I bought one of those little herb plants at the Fresh Market in Louisville a couple of weeks ago. A flat leaf parsley plant that had probably never seen the world outside a greenhouse or its spot in the produce aisle between the avocados and the onions. But it’s mid-April and a warm one, so I stuck the parsley plant in the ground in one of our raised beds.
At first, the plant did not look too happy about this situation. It was used to a more temperate climate inside the Fresh Market—a controlled and predictable world. The leaves turned yellow and drooped onto the ground. A failed gardening experiment, perhaps. The real world too wild for this indoor creature.
Then yesterday, I leaned over and studied the plant up close. At first glance, it still looked pretty sad. But in the middle of the plant—new leaves poking up. A dark green climbing into the light. A wonder. A persistence. An unfathomable gift. The parsley plant has decided to live.
In another corner of the garden, the raspberry canes I thought my husband had killed in a fit of exuberant weeding are just fine, thank you. Being cut all the way back to the ground is exactly what they needed, after all. How does that work? Cut us down and we come back stronger.
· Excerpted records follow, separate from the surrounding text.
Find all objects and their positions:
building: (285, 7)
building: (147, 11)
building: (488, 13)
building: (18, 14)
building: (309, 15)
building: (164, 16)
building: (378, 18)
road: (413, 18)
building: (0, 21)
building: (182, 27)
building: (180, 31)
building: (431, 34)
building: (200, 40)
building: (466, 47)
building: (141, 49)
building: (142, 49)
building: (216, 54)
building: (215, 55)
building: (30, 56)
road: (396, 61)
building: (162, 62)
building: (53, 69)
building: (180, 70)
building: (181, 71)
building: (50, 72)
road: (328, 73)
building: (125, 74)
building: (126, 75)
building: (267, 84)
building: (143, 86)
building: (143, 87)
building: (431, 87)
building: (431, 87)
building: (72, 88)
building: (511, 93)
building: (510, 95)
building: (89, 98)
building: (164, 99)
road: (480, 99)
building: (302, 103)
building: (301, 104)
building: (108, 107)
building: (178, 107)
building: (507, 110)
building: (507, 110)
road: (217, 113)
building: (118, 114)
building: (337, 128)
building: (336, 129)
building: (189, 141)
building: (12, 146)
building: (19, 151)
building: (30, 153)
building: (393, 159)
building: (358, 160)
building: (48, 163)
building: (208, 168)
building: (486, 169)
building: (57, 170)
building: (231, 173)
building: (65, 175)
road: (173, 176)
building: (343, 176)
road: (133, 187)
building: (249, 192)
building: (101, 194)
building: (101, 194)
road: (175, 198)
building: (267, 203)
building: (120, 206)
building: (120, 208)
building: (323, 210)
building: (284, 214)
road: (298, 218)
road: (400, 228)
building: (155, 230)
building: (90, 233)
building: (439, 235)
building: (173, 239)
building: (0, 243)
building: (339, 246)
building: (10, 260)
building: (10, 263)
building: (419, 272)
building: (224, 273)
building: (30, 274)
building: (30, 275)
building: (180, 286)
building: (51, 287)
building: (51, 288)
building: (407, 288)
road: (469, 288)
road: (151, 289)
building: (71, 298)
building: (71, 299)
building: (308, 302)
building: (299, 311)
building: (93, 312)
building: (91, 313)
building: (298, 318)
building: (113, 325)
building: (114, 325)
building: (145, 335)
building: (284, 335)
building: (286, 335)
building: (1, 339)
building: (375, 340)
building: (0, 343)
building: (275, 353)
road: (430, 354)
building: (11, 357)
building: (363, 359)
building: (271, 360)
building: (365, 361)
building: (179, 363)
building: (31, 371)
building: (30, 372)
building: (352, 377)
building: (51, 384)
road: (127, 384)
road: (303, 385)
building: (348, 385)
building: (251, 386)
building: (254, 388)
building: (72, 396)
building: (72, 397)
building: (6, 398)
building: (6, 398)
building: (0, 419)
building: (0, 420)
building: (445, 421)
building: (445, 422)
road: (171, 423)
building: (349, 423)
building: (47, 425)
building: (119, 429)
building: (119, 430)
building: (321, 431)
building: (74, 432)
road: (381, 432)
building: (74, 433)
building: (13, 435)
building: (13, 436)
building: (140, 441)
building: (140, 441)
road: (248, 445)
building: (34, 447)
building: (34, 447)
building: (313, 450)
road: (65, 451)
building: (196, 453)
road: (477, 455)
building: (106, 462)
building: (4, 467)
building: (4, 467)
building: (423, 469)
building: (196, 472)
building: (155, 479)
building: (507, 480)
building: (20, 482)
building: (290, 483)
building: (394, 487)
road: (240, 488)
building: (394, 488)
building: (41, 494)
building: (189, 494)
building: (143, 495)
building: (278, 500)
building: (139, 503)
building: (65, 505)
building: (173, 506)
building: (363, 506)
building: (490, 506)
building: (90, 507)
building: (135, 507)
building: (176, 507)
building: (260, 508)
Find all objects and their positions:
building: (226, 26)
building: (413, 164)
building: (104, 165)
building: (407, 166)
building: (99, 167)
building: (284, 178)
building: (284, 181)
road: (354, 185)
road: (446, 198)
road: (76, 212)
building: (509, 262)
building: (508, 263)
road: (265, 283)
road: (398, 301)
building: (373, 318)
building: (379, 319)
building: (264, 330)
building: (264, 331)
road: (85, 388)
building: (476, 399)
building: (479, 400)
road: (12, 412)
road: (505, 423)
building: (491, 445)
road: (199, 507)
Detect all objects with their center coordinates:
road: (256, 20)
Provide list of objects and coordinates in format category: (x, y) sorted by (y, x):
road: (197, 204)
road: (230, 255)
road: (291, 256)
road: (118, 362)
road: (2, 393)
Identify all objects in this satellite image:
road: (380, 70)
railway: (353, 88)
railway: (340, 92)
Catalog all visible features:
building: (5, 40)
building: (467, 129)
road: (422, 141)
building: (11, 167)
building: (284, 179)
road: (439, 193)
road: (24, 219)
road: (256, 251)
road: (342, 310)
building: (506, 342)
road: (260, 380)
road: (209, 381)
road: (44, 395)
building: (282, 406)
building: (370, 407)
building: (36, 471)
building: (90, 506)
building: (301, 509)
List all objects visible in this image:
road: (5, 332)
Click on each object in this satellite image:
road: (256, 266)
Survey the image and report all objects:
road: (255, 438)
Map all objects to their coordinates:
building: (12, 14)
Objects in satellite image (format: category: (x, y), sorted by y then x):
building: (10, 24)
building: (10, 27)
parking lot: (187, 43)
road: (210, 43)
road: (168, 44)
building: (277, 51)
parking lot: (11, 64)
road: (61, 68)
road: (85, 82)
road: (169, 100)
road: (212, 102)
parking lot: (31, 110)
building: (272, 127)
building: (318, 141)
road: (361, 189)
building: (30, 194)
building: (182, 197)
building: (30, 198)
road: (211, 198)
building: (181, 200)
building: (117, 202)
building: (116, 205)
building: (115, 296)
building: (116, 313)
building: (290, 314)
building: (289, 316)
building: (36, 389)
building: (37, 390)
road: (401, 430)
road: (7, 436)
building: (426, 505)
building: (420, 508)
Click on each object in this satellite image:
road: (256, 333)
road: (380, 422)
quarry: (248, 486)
One miracle after another all around our tiny garden. The burning bush that appears to be dead except for the tiny, pink sprout of life emerging from a branch. The lettuce and winter greens I planted back in March ready to be thrown into a salad. The iris blooms that were closed in the morning and open by afternoon, a slow-motion magic trick. Even the poison ivy I tried so hard to kill with a tarp to starve it of light all last summer—still alive. A three-leaved, ‘fuck you’ to any illusions I might have about being in charge out here in the green world.
Any gardener worth their salt knows this—we humans are not in charge. We don’t run the show. We can try to. But the potato bugs or the flea beetles or raccoons or the rain or the lack of rain or the poison ivy will soon disabuse us of any such notion.
I listened to a podcast this week—an interview with the mother of biomimicry, Janine Benyus. Biomimicry is the conscious emulation of life’s genius, a practice in which engineers and designers and innovators start with the question, “How has nature solved this problem?” Benyus had lots of fascinating things to say, like that perhaps the ‘discovery’ of fire by humans is sort of, well, overrated. We learned how to burn things. Wood and then coal and then oil—all limited resources. How has that turned out for us? Nature is by and large solar-powered, which is a pretty efficient way of making things and fueling life for everything on the planet but, well, humans.
Benyus also talks about treating nature as a colleague or a mentor and I’ve been thinking a lot about this idea. As she points out, once we use the language of nature as a ‘resource,’ we’ve already made certain assumptions. We’re already locked in one type of relationship, where nature exists in order to provide for us. But let’s be real, the poison ivy doesn’t give a fuck about me one way or the other.
But if nature—including the poison ivy—is a collaborator, what does that mean for how we interact with it? What can I learn from the poison ivy and the parsley plant and the raspberry canes? Persistence. Adaptability. That sometimes you might have to be cut down in order to come back strong.
Also these last few weeks, I’ve watched one beautiful old tree after another around town get chopped down. I don’t know why these trees are being removed. Often it’s about the sidewalks. The tree’s roots push the sidewalk up and that’s a hazard and an inconvenience. The tree has to go.
Think on that for a moment. This tree, older than most of the people cutting it down, inconveniences us. It isn’t useful. Not a resource. Forget that the tree provides shade in the hottest months of the summer. That it shelters squirrels and birds and insects. That, increasingly, we’re coming to understand trees and plants as beings who communicate and cooperate. Forget that we could not survive on this planet without trees and other plants, who allow us to do that fairly important thing called breathing. Forget all of that. You have to in order to cut the tree down.
Instead, imagine for a moment that the tree isn’t a resource or a nuisance. Imagine it is your colleague. Your mentor. Now maybe you’d like to cut your colleagues down sometimes, though I hope you wouldn’t go that far. I hope you’d remember that your colleagues are in it together with you. Creating something. Teaching and learning from each other. Engaged in that highest of callings—figuring shit out together. Is the quality of the sidewalks more important than that?
This idea of learning from our non-human family isn’t new, of course. That the plants and the animals and the mountains and the rain are collaborators with us is a very old idea. An old idea that’s worth bringing back. An idea that suggests even the poison ivy has something important to say, if we just stop trying to kill everything long enough to listen.
What lesson is there in that parsley plant? It began its life as part of the system of industrial agriculture somewhere. A corporate creature. But given the opportunity to start a new path, it took it. Weathered the transition, even though it was shaky at times. Put out new growth. Became something else. If the parsley plant can do all that, maybe we can, too.
Beautiful , Robin. This reinforces what I'm gleaning from reading Braiding Sweet grass: learning and collaborating with the beings who sustain us even as they inconvenience the occasional pedestrian
"That sometimes you might have to be cut down in order to come back strong."
Oh how I needed to read this today. Thanks!